◆ **WORK ORDER**
Pick out each line below that contains the word "votre", and copy those lines.

______________________________

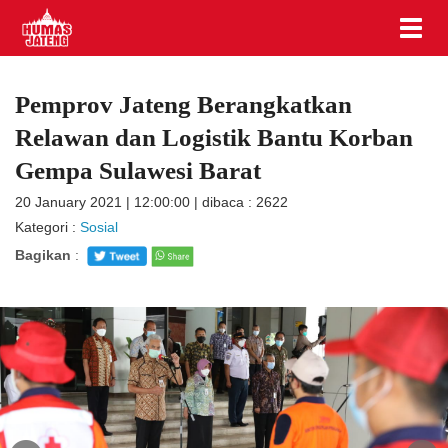
Pemprov Jateng Berangkatkan
Relawan dan Logistik Bantu Korban
Gempa Sulawesi Barat
20 January 2021 | 12:00:00 | dibaca : 2622
Kategori :
Sosial
Bagikan
:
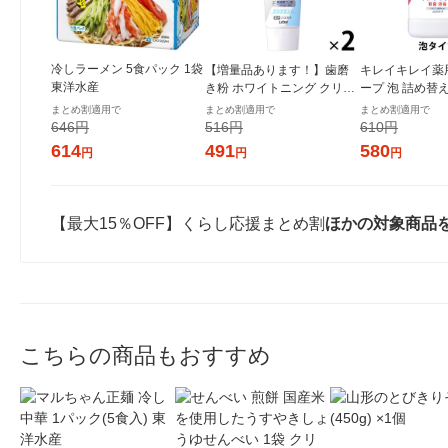
冷しラーメン 5食パック 1袋
【増量品あります！】歯磨
キレイキレイ薬
東洋水産
き粉 ホワイトニング クリニ
ープ 泡 詰め替
カアドバンテージ +ホワイト
スフルーティ 80
まとめ割適用で
まとめ割適用で
まとめ割適用で
ニング ハミガキ クリアミン
湿 (泡タイプ)
646円
516円
610円
ト 130g 2セット ライオン
614
491
580
円
円
円
【最大15％OFF】くらし応援まとめ割
ほかの対象商品
こちらの商品もおすすめ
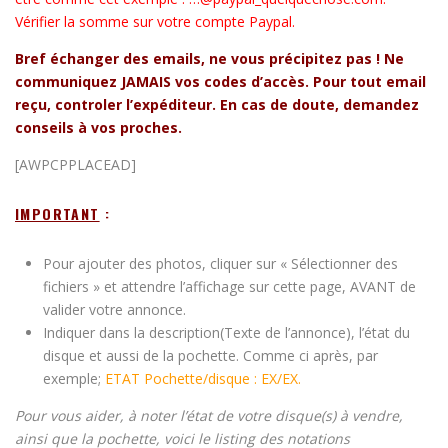
Vérifier la somme sur votre compte Paypal.
Bref échanger des emails, ne vous précipitez pas ! Ne
communiquez JAMAIS vos codes d’accès. Pour tout email
reçu, controler l’expéditeur. En cas de doute, demandez
conseils à vos proches.
[AWPCPPLACEAD]
IMPORTANT
:
Pour ajouter des photos, cliquer sur « Sélectionner des
fichiers » et attendre l’affichage sur cette page, AVANT de
valider votre annonce.
Indiquer dans la description(Texte de l’annonce), l’état du
disque et aussi de la pochette. Comme ci après, par
exemple;
ETAT Pochette/disque : EX/EX.
Pour vous aider, à noter l’état de votre disque(s) à vendre,
ainsi que la pochette, voici le listing des notations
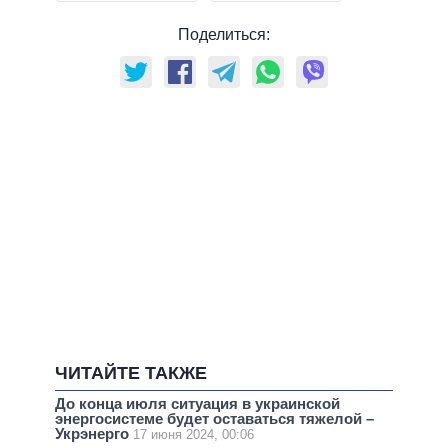
Поделиться:
ЧИТАЙТЕ ТАКЖЕ
До конца июля ситуация в украинской
энергосистеме будет оставаться тяжелой –
Укрэнерго
17 июня 2024, 00:06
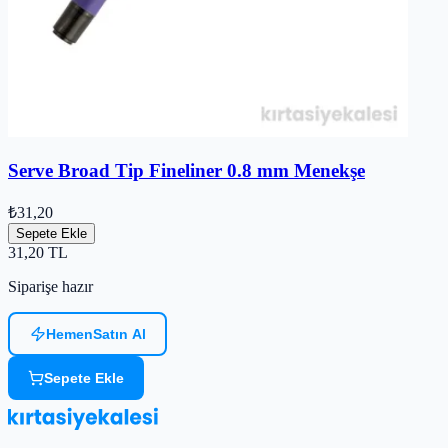
Serve Broad Tip Fineliner 0.8 mm Menekşe
₺31,20
Sepete Ekle
31,20
TL
Siparişe hazır
Hemen
Satın Al
Sepete Ekle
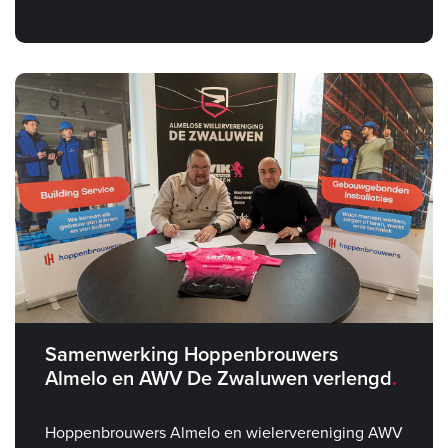
Samenwerking Hoppenbrouwers
Almelo en AWV De Zwaluwen verlengd
Hoppenbrouwers Almelo en wielervereniging AWV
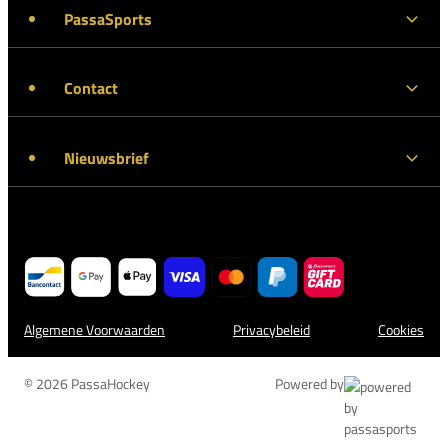
PassaSports
Contact
Nieuwsbrief
Algemene Voorwaarden
Privacybeleid
Cookies
© 2026 PassaHockey
Powered by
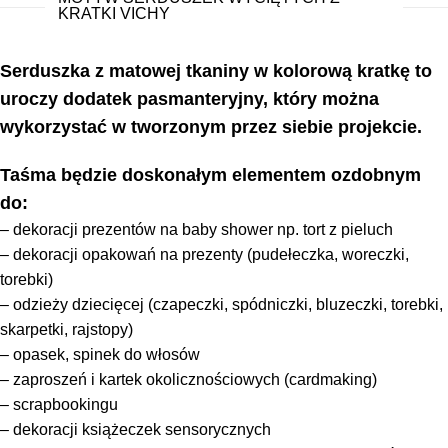
KRATKI VICHY
Serduszka z matowej tkaniny w kolorową kratkę to
uroczy dodatek pasmanteryjny, który można
wykorzystać w tworzonym przez siebie projekcie.
Taśma będzie doskonałym elementem ozdobnym
do:
– dekoracji prezentów na baby shower np. tort z pieluch
– dekoracji opakowań na prezenty (pudełeczka, woreczki,
torebki)
– odzieży dziecięcej (czapeczki, spódniczki, bluzeczki, torebki,
skarpetki, rajstopy)
– opasek, spinek do włosów
– zaproszeń i kartek okolicznościowych (cardmaking)
– scrapbookingu
– dekoracji książeczek sensorycznych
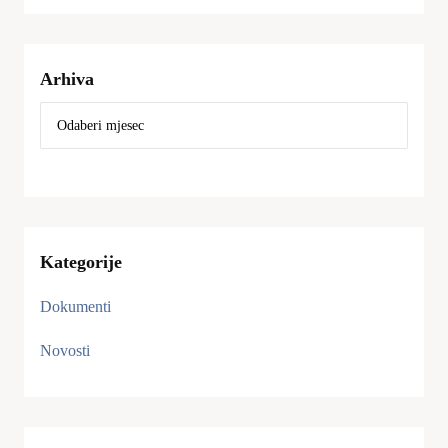
Arhiva
Kategorije
Dokumenti
Novosti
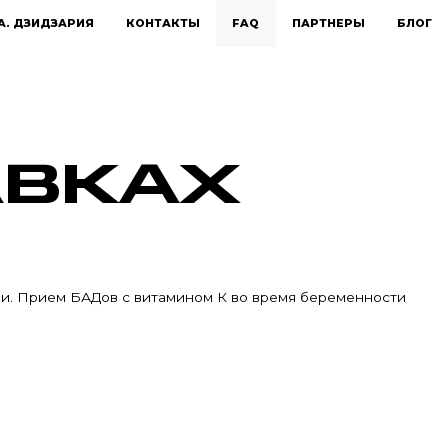
А. ДЗИДЗАРИЯ
КОНТАКТЫ
FAQ
ПАРТНЕРЫ
БЛОГ
АВКАХ
ви. Прием БАДов с витамином К во время беременности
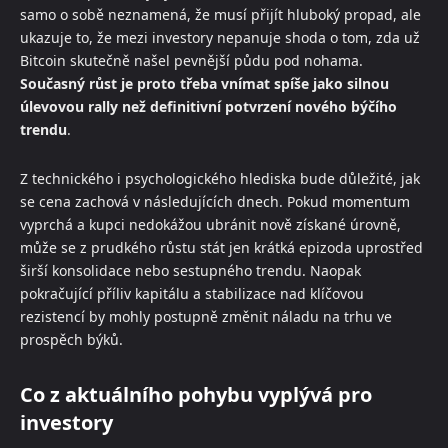
samo o sobě neznamená, že musí přijít hluboký propad, ale
ukazuje to, že mezi investory nepanuje shoda o tom, zda už
Bitcoin skutečně našel pevnější půdu pod nohama.
Současný růst je proto třeba vnímat spíše jako silnou
úlevovou rally než definitivní potvrzení nového býčího
trendu
.
Z technického i psychologického hlediska bude důležité, jak
se cena zachová v následujících dnech. Pokud momentum
vyprchá a kupci nedokážou ubránit nově získané úrovně,
může se z prudkého růstu stát jen krátká epizoda uprostřed
širší konsolidace nebo sestupného trendu. Naopak
pokračující příliv kapitálu a stabilizace nad klíčovou
rezistencí by mohly postupně změnit náladu na trhu ve
prospěch býků.
Co z aktuálního pohybu vyplývá pro
investory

______________________________

◆ **COMPLETED TASK**
Vérifier la somme sur votre compte Paypal.
valider votre annonce.
Pour vous aider, à noter l’état de votre disque(s) à vendre,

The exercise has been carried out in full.